◆ **ENUNCIADO 1**
Segundo o trecho sobre a separação entre Igreja e Estado, em que data foi publicada a encíclica de Leão XIII citada nele?

Mas quem não vê a diferença de circunstâncias e de lugares? Em França, na Itália, na Espanha, na Áustria, poder-se-ia dizer que a interdição de constituir uma religião de Estado significa “a recusa em consentir no estabelecimento da religião protestante''? Em França, notadamente, poder-se-ia afirmar que a incompetência do Estado em matéria de religião implica "o abandono do domínio religioso inteiramente à autoridade da Igreja”?

Seria preciso ser voluntariamente cego para ignorar que em França e em quase toda Europa, a ausência de uma religião de Estado conduz à irreligião de Estado, e a incompetência ou a neutralidade religiosa do poder civil se traduzem, de fato no ateísmo obrigatório das instituições públicas e dos personagens oficiais.

Aí está por que Leão XIII, na Encíclica aos Católicos franceses, desejando evitar, sem dúvida, o abuso que poderia ser feito de sua palavra, expressamente condenou, em França, a aplicação de um regime que pode ser digno de tolerância  em outros países; ele interditou aos católicos a preconização dessa separação da Igreja e do Estado, precisamente por causa das intenções daqueles que a desejam.

Eis as próprias palavras de Leão XIII:

"Os católicos não devem sustentar uma tal separação. Com efeito, desejar que o Estado se separe da Igreja, será desejar, por uma consequência lógica, que a Igreja seja reduzida à liberdade de viver segundo o DIREITO COMUM a todos os cidadãos. Essa separação, é verdade, se produz em certos países. É um modo de ser que, se tem SEUS NUMEROSOS E GRAVES INCONVENIENTES, oferece também algumas vantagens, sobretudo quando o legislador, por uma feliz incoerência, não   deixa de se inspirar nos princípios cristãos, e essas vantagens, BEM QUE NÃO POSSAM JUSTIFICAR O FALSO PRINCIPIO DA SEPARAÇÃO, NEM AUTORIZAR SUA DEFESA, tornam entretanto digno de tolerância um estado de coisas que, praticamente, não é o pior de todos. Mas, em França, nação católica por suas tradições e pela Fé presente da grande maioria de seus filhos, à IGREJA NÃO DEVE ser colocada na situação precária que Ela sofre em outros povos. Os católicos não podem preconizar a separação, mesmo porque devem conhecer as intenções dos inimigos que a desejam" (Encíclica de 16 de fevereiro de 1892).

◆ **DADOS FORNECIDOS**
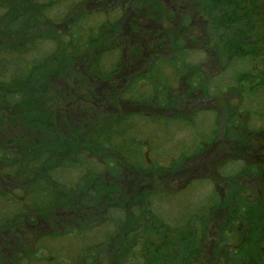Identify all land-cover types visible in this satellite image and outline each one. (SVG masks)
Returning <instances> with one entry per match:
<instances>
[{
    "label": "rangeland",
    "instance_id": "1",
    "mask_svg": "<svg viewBox=\"0 0 264 264\" xmlns=\"http://www.w3.org/2000/svg\"><path fill=\"white\" fill-rule=\"evenodd\" d=\"M46 1L41 0L42 3ZM74 1L51 0L48 17L54 22H61V28L49 29V25H39L31 38L23 37L22 33L8 35L0 31V45H16L15 51L19 54L23 52V55L28 52L43 55L54 48L61 35L63 38L61 31L65 26L77 22L80 29H85L75 49L60 43L62 47L58 45L60 49L49 56L48 67L35 68L29 73L21 87L23 95L20 102L13 106L0 102V219L5 220L0 225V264H32V260L27 261L24 256L34 252L40 236H51L69 225L80 226L88 237L85 243L95 240L98 241L95 248H101L97 258L88 260L83 254L75 264H130L129 260L124 259L128 257L137 264H160L156 256H150L153 242L159 236L154 229L149 228L148 239L143 244L124 243L126 233L142 232L143 221L140 217H131L123 193L119 192L118 185L111 179L114 171L105 165L110 164L106 159H114L109 161L117 174H121L113 179L119 178L115 180L120 181L123 188L129 180L122 174L129 167L126 156L131 152L139 156L135 161L137 166L140 164L141 167H138L142 172H137L136 177L150 181L162 196L161 199H150V215L157 223L162 224L164 220L170 223L181 220L184 223L189 219L187 215L190 211L204 213L211 209L207 221L204 214L198 219L202 234L197 240L199 234L189 236L188 226L175 234L180 236L183 233L181 237H186L190 247L195 241L200 242L199 245L215 243L212 249L209 246L210 249L203 250L204 254L200 253L199 260L188 254V264L193 260V264H218L216 257L211 256L217 251L223 252L224 248L219 246L222 241L218 238L221 230L237 241L241 264H264V257L260 256L255 245L260 236L255 227L257 224L264 227L261 220V214L264 217V199L259 193L264 181V53L250 55L252 58L246 62L234 60L227 63L223 55H231L232 52L222 50L223 47L213 41L209 42L207 32L211 28L206 20L203 25L201 23L199 16L204 12L205 0H103L101 4L98 3L102 11L93 8L95 3L88 6L89 0H76L77 4ZM116 6L117 10L114 11ZM91 9H95L96 13ZM32 10L35 12L34 7ZM98 11L102 15L97 14ZM112 12L118 19H113ZM170 13L174 16L172 20L167 18ZM126 21L128 36L123 29ZM34 40H39L36 48L32 45ZM24 41L31 42L17 45ZM110 46L119 50L120 69L116 71L117 74H112L108 68L112 55H105L102 50ZM177 48L183 51L186 61L193 68H184L185 74L180 73V76L174 67L165 68L163 75L167 80V90L175 97L174 100L166 97L167 102L160 107V113L146 110L140 101H132L128 95L122 97L127 90L132 94L148 90L149 87L139 81L144 78V67L150 59L170 57ZM16 52L1 55L0 79H8L16 71L19 64V54ZM99 62L107 66V80L90 85ZM133 62L134 68L128 73L127 83L123 82L124 65ZM196 70L204 72V77L200 76L203 86L198 89L191 86L192 90L188 81ZM220 84L225 85V90ZM191 95L196 98V107L189 110ZM185 110L189 111L183 113ZM204 110L215 112L218 121L210 129L211 114L200 116L207 134L200 136V143L192 136L189 126L177 127L169 120L190 121L195 113ZM231 112L243 122L242 137L235 143L223 138L224 125ZM32 122L43 125L42 129H33ZM163 124L166 126H156ZM226 129L229 132L227 126ZM215 131H219V135L211 139ZM132 137L135 140H131ZM142 139L156 140L154 148L142 150V147H129L132 143L139 146ZM194 141L198 144H194ZM249 143L251 147L247 149L256 152L245 155L241 147ZM71 148L81 155L82 160L76 159L69 167L67 184L76 176H81L84 182L81 188L70 194L58 184L64 182L60 177L61 170L57 173L58 178L55 177L56 171L53 169L59 166L60 160L53 164V168L49 166L52 158L38 169L33 163L42 149L50 151V156L60 158L61 154L67 153L62 152L63 149L69 152ZM219 149L226 153L219 154ZM182 152L189 155H182ZM147 154L150 161L144 156ZM244 163L257 167L262 173L261 177L252 179L237 174L235 171L242 169ZM80 165L83 169L81 175L76 172ZM192 171L195 172L193 175L179 177ZM33 178L42 180L45 189L47 185L51 187L52 196L46 197L45 203L41 204L42 210L25 207L24 212L19 211L22 194ZM189 182L190 186L187 187ZM19 191L20 196L15 201L6 196ZM89 191H92L91 208L89 204H84ZM235 193L247 194L255 204L254 209L245 210L248 213L246 219L243 212L240 214L243 220L236 218L237 222L233 220L236 215L233 214L235 207L232 196ZM205 203L206 206L212 205L203 211L202 205ZM93 206L99 207L94 209ZM100 210L104 211L101 215L104 221H97L100 224L94 225L92 216H99ZM35 218L39 221L34 225L30 219ZM49 218L53 219L51 224ZM112 225L117 227L113 230ZM66 234L59 235L61 238L58 241L45 239L40 248L53 253L64 252L61 256L69 260L65 254L73 257L76 249L84 243L85 235L70 238L65 237ZM188 243L177 242L176 249H168L162 257H169L176 264L178 253H183ZM155 244L160 247V243ZM133 247L139 248L138 252H142L144 258L141 255L137 256V260L132 257L129 252ZM119 248L122 254L118 253ZM9 249H12L10 255ZM34 258L35 264L70 262L53 259L51 254L42 251L35 253ZM146 258L150 259L144 262ZM164 258H160V261Z\"/></svg>",
    "mask_w": 264,
    "mask_h": 264
},
{
    "label": "trees",
    "instance_id": "2",
    "mask_svg": "<svg viewBox=\"0 0 264 264\" xmlns=\"http://www.w3.org/2000/svg\"><path fill=\"white\" fill-rule=\"evenodd\" d=\"M79 1L84 2L86 0H79ZM102 1L103 0H89L88 6L91 5L92 3H95L96 5L93 6V8L96 7L95 9L102 11L98 7ZM74 3L77 4V1L75 0ZM33 7L35 9V12H33L32 10ZM49 7H51V0L46 1V3H42L41 0H0V31L2 32L4 31L5 34H8V35L12 33L13 34L22 33L23 37L31 38L34 35L33 32L37 30L36 28L39 25H49L51 26V28L49 29L63 27L62 24H60L61 22L59 23L54 22L53 19L48 17L47 10L49 9ZM117 7L118 6H116L114 11L117 10ZM95 9H93L94 13H96ZM99 11L97 14L102 15L99 13ZM203 11L204 12L199 17H200L202 25H203V22H205L206 20V22L209 24V27L211 28V31L207 32V37H208L209 42L213 41L215 44L221 45L223 47L222 50L229 51L228 53L232 52L231 55H223L224 59H227L228 61L227 63H231L234 60H239V63L246 62L247 60L248 61L250 60L249 58H252V57H249L250 55H255V54H258L259 52H261V54L264 53V0H205ZM92 15L93 14L88 15V17ZM86 17L87 16H85L84 18ZM167 18L172 20L174 16L172 13H170L169 15L167 14ZM113 19L115 20L118 19L115 14H114ZM113 19L111 20V22L113 21ZM61 20L63 21V16ZM79 20L81 22L82 18H80ZM104 20H107V18H104ZM108 21L110 22V19H108ZM88 29L93 30V28H88ZM123 29H126V24H125V27H123ZM84 30L85 29H80L77 22L74 25H68V27L65 26L61 31L65 42L63 41V38L61 35L60 39H58V42H56L54 48L48 51L47 53H44L43 55L41 54L37 55L35 53L32 55L30 54V52L23 55L21 54L23 52L19 54L18 52L15 51L16 45L12 46L11 43L5 44L3 46L0 45V48H1L0 58H1V55L6 52L12 53L14 51L17 54H19V56L17 57V61L19 62V64L17 65L16 71L14 72V74L8 79H0V102L5 103L6 105H12V106L20 102V97L23 95V91L21 90V87L25 83L29 73L35 68L41 69L44 67H48L47 61L49 59V56L56 50L60 49L58 48L62 45L60 43H65L66 45L68 44L67 46L70 47V49L71 48L75 49L76 46L79 44L78 42L81 41L79 39L82 38V34ZM22 40H25V39H21V41ZM30 42L31 41H24L23 43H20L17 45L22 46ZM45 42H47V40H45ZM38 44H39V40H34L32 43L34 48H36ZM107 48L102 49V50H104L103 53H105V55L107 54L108 56L110 54L112 55L108 68L110 72H112V74L114 73L117 74L116 71L120 69V65L118 63L119 62V59H118L119 50L117 49V47L112 48L110 46ZM178 49L179 48H177V50L173 54H171L170 57L161 58L160 56L158 58L153 59L152 66L155 67L156 69L154 68L153 70L152 69L153 67H151L150 69H152V75L149 78L144 77L143 79L139 80L149 87L148 90L141 91L139 92V94L134 93V92L132 94V92H129L127 90L125 93V96H122V97L124 98L126 97V95H128V97H132V101H135V100L136 102L140 101V103L143 105V107L146 110L153 112V113H160L161 112L160 107L165 105L167 102L166 97L169 96L170 100H174V97H175L173 93H169V91L167 90L168 89L167 84H166L167 80L165 79L163 75L165 68L169 66L174 67L176 71L178 72L179 76H180V73L185 74L184 68L186 67L193 68L186 61L183 51H179ZM113 57H116V60L111 61ZM70 64H73V62H70ZM107 71L108 70H107V66L105 65V63L99 62L96 66V70L94 72V76L91 79L90 85L98 84V82L96 81L107 80V74H106ZM200 76L204 77L203 71L196 70L193 72V75L190 81H188V84L190 85V87L195 86L196 87L195 89H198L203 86L202 79H200ZM0 78H2V75L0 76ZM220 85H223V84H220ZM191 89L194 90L192 87ZM223 90H225V85H223ZM136 96H138V98H136ZM195 99H196L195 96H192V95H191V98H189L188 100V102L190 103L189 110L196 107V104H194ZM149 100H152V102H150ZM101 108H103V106H101ZM189 110H185L183 113H186ZM202 114H211L212 123L209 128L210 129L214 128V125L217 124L218 118L215 117L216 115L215 112L211 113L208 110L195 113L194 116L190 118V121H187V120L179 121L175 118L169 119V120L177 127L183 126L186 124L187 126L190 127L192 136L196 137L197 140H199L200 136L207 135L205 133L206 130L201 125L202 120H200V116ZM171 122H169V125H172ZM37 124L38 125L32 122V125H31L32 128L42 129L43 125L39 123ZM242 125H243V122H241L240 120H237L235 113L231 112L230 118L227 120V124L224 125V127L227 126V128L229 129V136L224 135V139L228 140L230 143H235L238 140H240L242 137V132H243ZM156 126L165 127L166 124L156 125ZM218 132L219 131L213 132L212 133L213 137L211 136V139L214 138V136L217 137L219 135ZM131 140H135V139L132 137ZM155 142L156 140L142 139V142L141 144H139V146L132 143L130 144L129 147H134L136 149H140L142 147V150L148 147L153 149L155 146ZM195 142L196 141H194V144L200 143V141L198 143H195ZM73 149L74 148H71L69 152L67 151V149H63L62 152H67V153L61 154L60 158L57 156L55 157L54 155L50 156V151L46 149H42L39 151L38 155L35 157V163H33V164H36L35 169H38L42 166L43 163H45L47 160H51L52 158L51 165L49 166L53 168V164L57 160L58 161L60 160L59 166L53 169L54 171H56L55 177L58 178L57 173L59 172V170H61L62 173L60 177L63 179L64 182L58 183V184L64 188V191L66 188L67 189L66 192L70 194L73 191H77L78 188H81L84 182V181H81V176H76V177L71 178L69 184H67L69 167L73 164V162L76 159L82 160L81 155L79 153L78 154L74 153L75 151H73ZM140 152L142 153V151ZM184 153L189 155L186 152H182V155ZM144 156L149 161L151 160L149 159V154L144 155ZM126 157H127V161L128 159H131L133 161L132 164H128L126 162L129 165L127 169L131 168V170H133L135 168L136 171L142 172L139 169V167H141L140 164L138 165L139 167L136 164L135 159H138L139 156L136 155L135 152H131L129 156H126ZM109 160H114V159L110 157L109 159H106V161L110 164L105 165V167H107L108 169H112L115 175H120L121 173L117 174V171L115 170L113 165H111L112 163ZM228 160L229 159H227V161ZM49 172H51V169ZM76 172H78L80 175L83 174L82 165L77 167ZM235 172L237 174L250 177L252 179H258L262 175V173L258 171L257 167H255L252 164H248V163H244L243 168ZM189 173L190 172H188L187 175ZM115 175H113V177ZM43 184L44 183L42 182V180H39L37 178H33L32 180H29L28 186L25 187V192L22 194L23 199H21V203H19L18 205L19 211L24 212L25 207L30 208V209L34 208V209L42 210L41 204L45 203L47 196H50V195L52 196V188L47 185V188L45 189L43 187ZM151 188L152 189L149 191V195L145 199V207L140 208V211L142 210L143 214L141 215V213L138 212V215L140 216L142 221L146 223L150 229L152 230L154 229V231L158 233L159 235V236H156L158 239L153 242L154 246H152L151 248L150 256L152 257L156 256V258L159 259L160 264H175L174 262L171 261L172 260L171 258L162 257L164 256L165 251L167 252L168 249L169 250L176 249L175 244L177 242L183 243L186 241L188 243V240H186V237H181V236H184L183 233L180 236H175V234L179 233L181 231L180 230L181 228L185 229V227L188 226L189 227L188 231L190 232L189 236L199 234L198 236H196V240H197L198 239L197 237L201 236L202 234L201 224L199 223L198 219L202 216V214H204L205 215L204 219H206V221L208 220V218L211 216L210 214L211 209H207L205 211L204 209H206L207 207H210L212 204H210L209 206H206V203L202 205L204 213L202 211H198V212L190 211L189 214L187 215V217H189V219H187V222L183 223L180 220V221L170 223L169 221L164 220V223L159 224L156 222L155 218H153L150 215L151 204H152L150 199L151 198L161 199L162 196L159 195L155 191L153 186H151ZM164 193L167 194L165 191ZM259 193H260V196L264 199V181L259 188ZM91 195H92V191H89L86 196V202H84L85 205L89 204L90 208H91V205H90ZM6 196L10 197L11 201L12 200L15 201L20 196V191L18 193L15 192L11 196L10 195H6ZM166 196L169 197L170 195H166ZM60 200H63V198H61ZM24 202L25 204H22ZM232 204L235 207L233 214L236 215L233 217L234 222H237V220H243L240 214H243V212L245 213L246 211L252 210L255 208L254 202H251L249 200L247 194L240 195V194L235 193L232 196ZM93 208L96 209V206H93ZM19 211H17V213H19ZM100 211L101 212L99 216H97L96 214L92 216L94 217V220H95L94 225H99L100 222L104 221V218L101 217L104 211L103 210H100ZM129 212L131 213V211ZM247 214L248 213H245L244 215L245 219L248 216ZM109 217L110 216H108V218ZM261 217H262L261 220L264 221V217L262 214H261ZM49 219H50V224H51L53 222V219L51 218ZM4 221H5L4 219H0V225ZM18 221L22 223L21 220L18 219ZM38 221H39L38 218L30 219V222H32L34 225ZM48 221L49 220H46V222ZM97 221H100V222H97ZM115 221L116 220H114V222ZM257 225L260 226V224H257ZM257 225L255 228L260 233V236L255 245H257V248L259 249L261 253L260 256L264 257V227L263 228L261 226L257 227ZM112 227L114 230L117 226L112 225ZM66 232L67 234L65 235V237H70V238L79 237L80 234L82 236L85 235V240L83 241L84 243L82 242L83 244L76 249L75 255L73 257H69L67 254H65L69 260H66L63 256H61L62 253L64 252L53 253L52 251L49 252L45 249L40 248L42 247L41 245L43 241H45V239L50 238V239L58 241L59 238H61V236L59 235L64 234ZM220 232H221L220 233L221 236H218V238H220L222 243H220L219 246L223 247L224 248L223 252L224 250L225 252L224 254L222 252V255H221L222 259L219 261V264H241L240 259H239L240 255L238 254L239 252H237L238 248H236L238 244L237 241L235 240L234 237H227L228 233H224L222 230ZM49 235H45V237L40 236V239L38 240V245L37 247L34 248V252L31 255L24 256V257H27L26 258L27 261L31 259L32 264L33 263L35 264L36 261L34 258V254L38 253L39 251H42V253L51 254L53 256V259L66 260V261H70L69 264H75L76 261L78 260V257L83 256V254L87 256L88 260L97 258L98 252L101 250L100 247H98L97 249L95 248V245L98 241L92 240L90 242L85 243V241L88 238L87 234L84 232L83 229L80 228V226H77V225L75 226L69 225L63 231L52 233L51 236ZM155 243H160V247L158 248ZM199 243L195 241L192 244L193 247H190V244L188 243V246L184 247L183 253H178L177 258H176L177 260L176 264H188V261L186 260V258L188 257V254H190L191 257H196V259L199 260L201 258L200 253L202 254L203 252V249L201 248L202 245H199ZM226 246L228 247L226 248ZM11 250L12 249H9L8 251L9 255H10V252L12 253ZM134 251H135V248H133V250H131L129 254L131 256L135 255ZM1 257H2V254H1ZM1 257H0V262H1ZM160 258H164V259L160 261ZM193 261L190 262V264H193ZM132 262L133 261H131V263ZM2 264H5V263L3 262ZM208 264H213V263L210 262Z\"/></svg>",
    "mask_w": 264,
    "mask_h": 264
},
{
    "label": "flooded vegetation",
    "instance_id": "3",
    "mask_svg": "<svg viewBox=\"0 0 264 264\" xmlns=\"http://www.w3.org/2000/svg\"><path fill=\"white\" fill-rule=\"evenodd\" d=\"M134 27H135V25H134ZM128 32H129L128 21H126L125 34L127 36L129 35ZM152 61H153V59H150L149 63L147 65H146L147 60H145V62H144V65H146L144 67V73H145L144 77H146V78H149L152 75V69L154 70V68H155V67L152 66ZM124 66H125V73L122 76V78H123V82L127 83V80L129 78L128 73H130L132 71V69L134 68V62L131 63V64H128V65H124ZM151 67H153V68L150 69ZM231 98L233 99V97H231ZM99 107L101 108V106H99ZM215 117H216V115H215ZM224 129H225V134L224 135L229 136V132L227 131L226 127ZM223 138H224V136H223ZM199 141H200V139H199ZM225 141L229 142L228 140H225ZM214 146H215V143H214ZM250 147L251 146H250V143H249L247 145H243L241 147V150H244V154L245 155L255 153L256 151H249L247 149V148H250ZM225 153H226L225 151L219 149V154L222 155V154H225ZM254 157L258 158L259 156H255L254 155ZM127 163L128 164H132L133 161L131 159H128ZM137 172H139V171H136L135 168L133 170H131V168H128V169H126L124 171V173L122 175H124V177H126L129 180H127V183H126L127 185L125 187H123V188L120 185V181L115 180V179H119V178H114V179H113V177L111 178L113 183L118 185L119 192L123 193L124 199L128 203L127 206H129V211H131V217L134 218V219H137L138 217H140L138 215V212H140L141 215L143 214V211L142 210L140 211V208L145 207V199L149 195V191L152 189L150 181H146L144 178H137L136 177V173ZM191 173L193 175L195 172L192 171ZM129 175H131V178H129ZM186 176H187V174L185 176H179V177H186ZM110 198H111V195H110ZM96 207H99V206H96ZM142 228L143 229H142L141 233H138L137 231L126 233L125 236H124V238H126L124 243L143 244L148 239L149 226L146 223L143 222L142 223ZM120 238H123V237H120ZM214 244L212 243L210 245L208 243L207 244L204 243L201 246V248L203 250L205 248L210 249L209 246H211V249H212ZM133 248H135V247H133ZM133 248H132V250H133ZM138 251H139V248L138 249L135 248V251H134L135 255H133V256L135 257L136 260L138 259V257H137L138 255H141V257L144 258V254L142 252H138ZM118 253H121V254L123 253L121 248H119V252ZM207 253H209V252H207ZM202 254H204V253H202ZM221 255H222V251H217L213 256H211V258L212 257L213 258L216 257L217 262L219 264V261L222 259ZM150 258H152V257H150ZM150 258H146V259H144V261L148 260ZM124 259L125 260H129L130 263H131V261H133V258H129V257L128 258H124ZM131 264H137V262L133 261Z\"/></svg>",
    "mask_w": 264,
    "mask_h": 264
}]
</instances>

◆ **ENUNCIADO 2**
Selecione cada linha das entradas em que aparece a palavra "instances", levando em conta maiúsculas e minúsculas.

◆ **RESULTADO 1**
Em 16 de fevereiro de 1892.

◆ **RESULTADO 2**
Returning <instances> with one entry per match:
<instances>
</instances>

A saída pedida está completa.